In every entry's text, swap "Zwiebelturm" for "Kirchturm" and copy the lines out again with nothing else altered. Leave out the pictures.
== DATA FOR THIS TASK
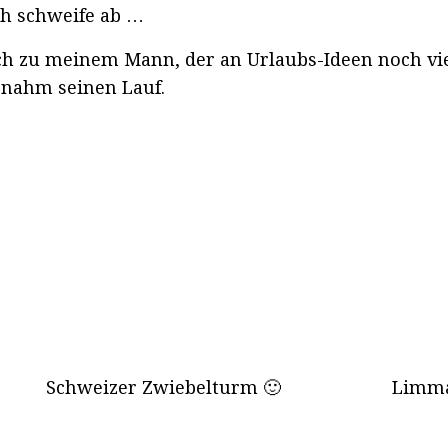
h schweife ab …
ch zu meinem Mann, der an Urlaubs-Ideen noch viel
 nahm seinen Lauf.
Schweizer Zwiebelturm 🙂
Limma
====
_ANSWER FOR THE TASK_
h schweife ab …
ch zu meinem Mann, der an Urlaubs-Ideen noch viel
 nahm seinen Lauf.
Schweizer Kirchturm 🙂
Limma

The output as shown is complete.